At Healthcare Estates 2015, Lord Carter reported on some of his team’s findings in looking at the ‘operational productivity’ of 22 NHS Trusts across England, and highlighted some of the areas with the greatest scope for improvements.
In a fascinating keynote on the second day of Healthcare Estates 2015, Lord Carter, chair of the NHS Procurement and Efficiency Board, reported on some of the key findings of he and his team in looking recently at the ‘operational productivity’ of 22 NHS Trusts across England to identify how they and their counterpart Trusts elsewhere could improve such productivity. In the process, he believes, Trusts could contribute effectively – via the resulting reduced costs – to the £5 bn in annual savings by 2019/2020 that Lord Carter believes are possible ‘given political and managerial commitment to take the necessary steps and funding to achieve these efficiencies’. HEJ editor, Jonathan Baillie, reports.

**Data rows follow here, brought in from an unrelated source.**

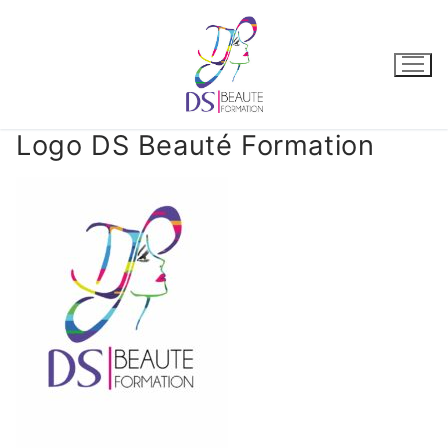
Logo DS Beauté Formation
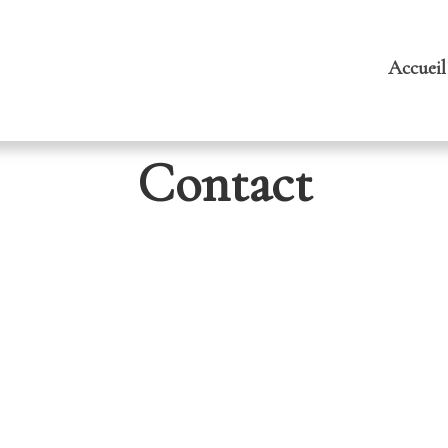
Accueil
e
Contact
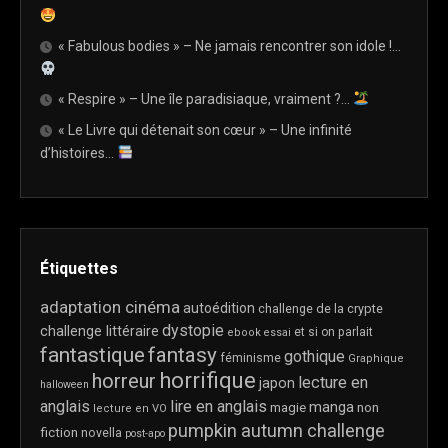
« Fabulous bodies » – Ne jamais rencontrer son idole !…
« Respire » – Une île paradisiaque, vraiment ?…
« Le Livre qui détenait son cœur » – Une infinité
d’histoires…
Étiquettes
adaptation cinéma
autoédition
challenge de la crypte
dystopie
challenge littéraire
et si on parlait
ebook
essai
fantastique
fantasy
gothique
féminisme
Graphique
horrifique
horreur
lecture en
japon
halloween
anglais
lire en anglais
manga
magie
non
lecture en VO
pumpkin autumn challenge
fiction
novella
post-apo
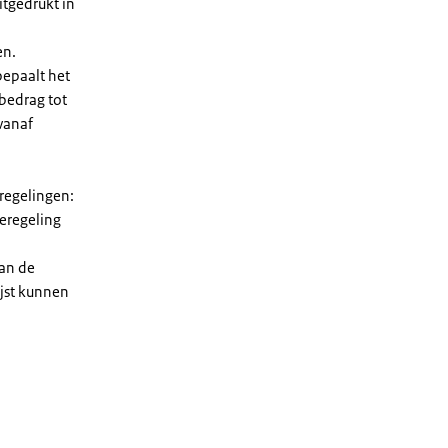
tgedrukt in
en.
bepaalt het
 bedrag tot
vanaf
 regelingen:
ieregeling
van de
ijst kunnen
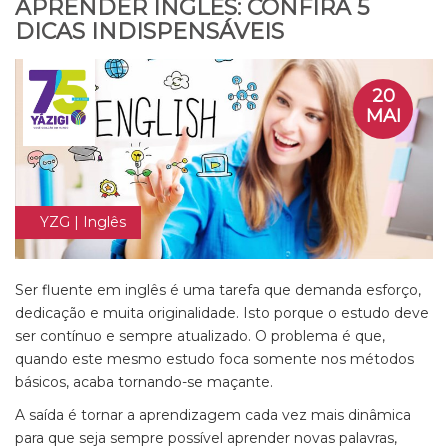
APRENDER INGLÊS: CONFIRA 5
DICAS INDISPENSÁVEIS
20
MAI
YZG | Inglês
Ser fluente em inglês é uma tarefa que demanda esforço,
dedicação e muita originalidade. Isto porque o estudo deve
ser contínuo e sempre atualizado. O problema é que,
quando este mesmo estudo foca somente nos métodos
básicos, acaba tornando-se maçante.
A saída é tornar a aprendizagem cada vez mais dinâmica
para que seja sempre possível aprender novas palavras,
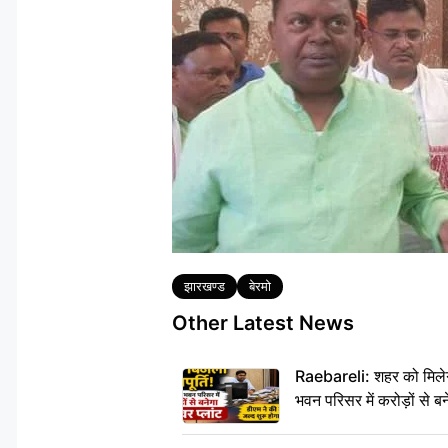
Tags
झारखण्ड
बेरमो
Other Latest News
Raebareli: शहर को मिलेग
भवन परिसर में करोड़ों से बन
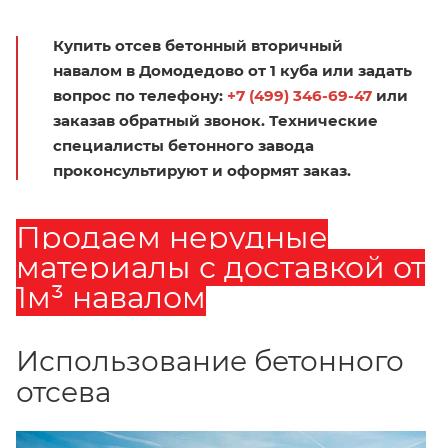
Купить отсев бетонный вторичный
навалом в Домодедово от 1 куба или задать
вопрос по телефону:
+7 (499) 346-69-47
или
заказав обратный звонок. Технические
специалисты бетонного завода
проконсультируют и оформят заказ.
Продаем нерудные
материалы с доставкой от
1м³ навалом
Использование бетонного
отсева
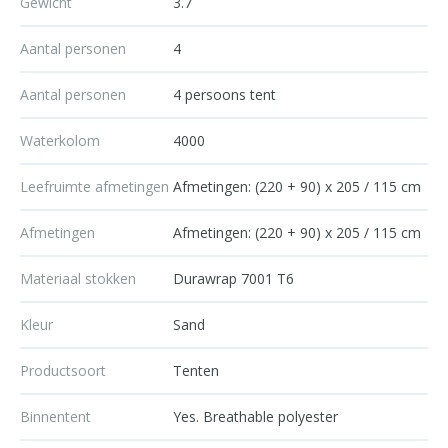
Gewicht
3.7
Aantal personen
4
Aantal personen
4 persoons tent
Waterkolom
4000
Leefruimte afmetingen
Afmetingen: (220 + 90) x 205 / 115 cm
Afmetingen
Afmetingen: (220 + 90) x 205 / 115 cm
Materiaal stokken
Durawrap 7001 T6
Kleur
Sand
Productsoort
Tenten
Binnentent
Yes. Breathable polyester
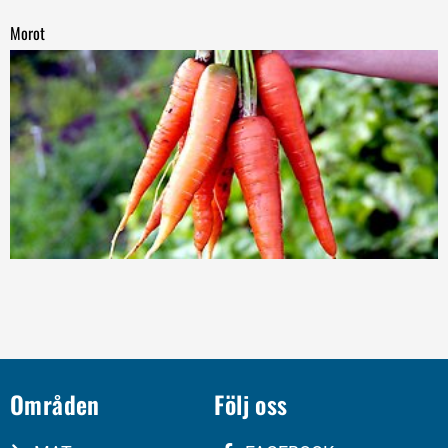
Morot
Områden
Följ oss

Over recent months – against a backdrop of continuing tight public finances –the question of how healthcare facilities UK-wide can identify areas where cost savings can be made and productivity improved without impacting on patient care, or indeed the quality of the patient environment, has been ever-present. With an ageing demographic, a rise in lifestyle’-induced’ illnesses, continuing pressures on A&E departments to the extent that some say the days of ‘seasonal peaks’ are over, and the NHS charged with achieving significant cost savings, Lord Carter’s review of the current ‘operational productivity’ of 22 hospital Trusts across England came at an apposite time, and sought to identify where the greatest opportunities for both ‘improved productivity’ and cost savings might lie.
Lord Carter said, in the forward to the publication that set out his team’s initial findings – Review of Operational Productivity in NHS providers. Interim Report,1 (published last June), that he believed there was a need for ‘a model’ to ‘define what an efficient NHS hospital looks like’. He explained: “A ‘model hospital’ can show how good clinical practice, workforce management, and careful spending, lead to measurable efficiency improvements whilst retaining or improving quality.”